You will find related question helpful.

Also take look at K-means_algorithm

K-means_algorithm

If you have N annotations and want to break into K parts you can find center (which will fill certain criteria. e.g. minimize the within-cluster sum of squares ) of each of K parts with K-means-algorithm. Once you have center find out distance between center and annotation farthest from center it will give radius of region you are interested. There are several variations of K-means_algorithm, you can choose whichever based on performance and ease of implementation.

EDIT:
I have not implemented following, but think will definitely give one of solution

If you are OK with range 5-10, there can be multiple solutions. So we will find one of solution.

1- Say you have (N=100) annotations and want which (P =15) of them are most located densely.

2- Then we will divide N annotations in K = N/P groups(here K = 7) randomly

3- Use K-means algorithm so that finally we will have K groups that can be differentiated as separate entities.

4- These K groups will have property of minimum ” within-cluster sum of squares”.

5- If you want to save computational time, you can relax definition of most concentrated group as minimum “within-cluster sum of squares” as opposed to area bounded by them.

6- select a group from obtained K group that satisfies your criteria.

7- If want to persist to minimum area(greatest concentration) definition then you will need to do lots of computation

a.

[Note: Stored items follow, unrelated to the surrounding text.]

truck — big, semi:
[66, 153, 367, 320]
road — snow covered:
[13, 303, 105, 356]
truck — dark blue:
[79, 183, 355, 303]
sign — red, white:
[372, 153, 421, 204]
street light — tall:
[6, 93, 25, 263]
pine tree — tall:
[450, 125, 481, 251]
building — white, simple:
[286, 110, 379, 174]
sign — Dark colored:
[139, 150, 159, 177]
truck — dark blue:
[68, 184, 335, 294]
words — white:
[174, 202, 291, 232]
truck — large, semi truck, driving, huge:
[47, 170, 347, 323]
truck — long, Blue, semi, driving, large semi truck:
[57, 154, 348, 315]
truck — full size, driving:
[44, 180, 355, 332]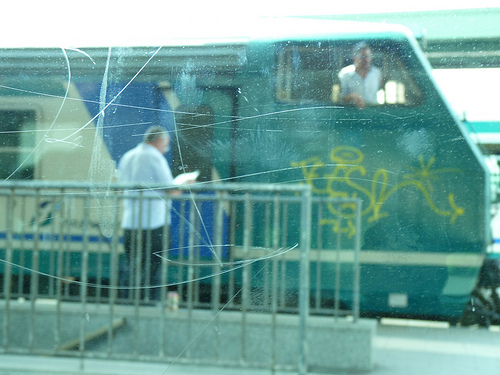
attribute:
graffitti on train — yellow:
[282, 142, 461, 248]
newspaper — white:
[170, 172, 196, 192]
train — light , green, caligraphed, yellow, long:
[0, 36, 489, 314]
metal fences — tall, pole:
[1, 176, 361, 374]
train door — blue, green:
[153, 86, 239, 277]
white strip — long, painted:
[234, 242, 487, 268]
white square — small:
[389, 292, 408, 310]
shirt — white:
[112, 140, 177, 230]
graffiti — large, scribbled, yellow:
[285, 142, 468, 236]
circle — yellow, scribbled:
[333, 142, 365, 170]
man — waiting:
[116, 123, 185, 303]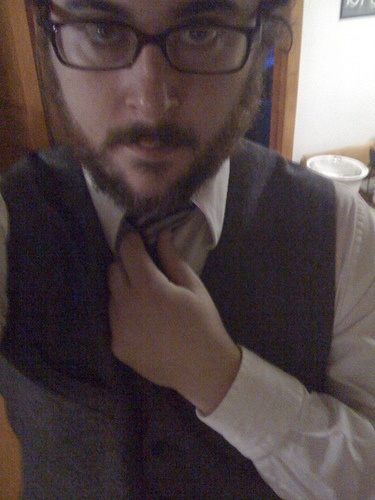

First determine boundary annotations of given group, which itself a huge problem.

b. calculate are of each polygon and see which is least. not complicated but computationally demanding)

EDIT2:

I tried whatever I can and finally thought it this question belongs to specialist math website. I asked your question here and from the answer , you can get paper discussing this problem and solution here. Problem they discuss is given N points, find the K points whose area of convex hull is minimum.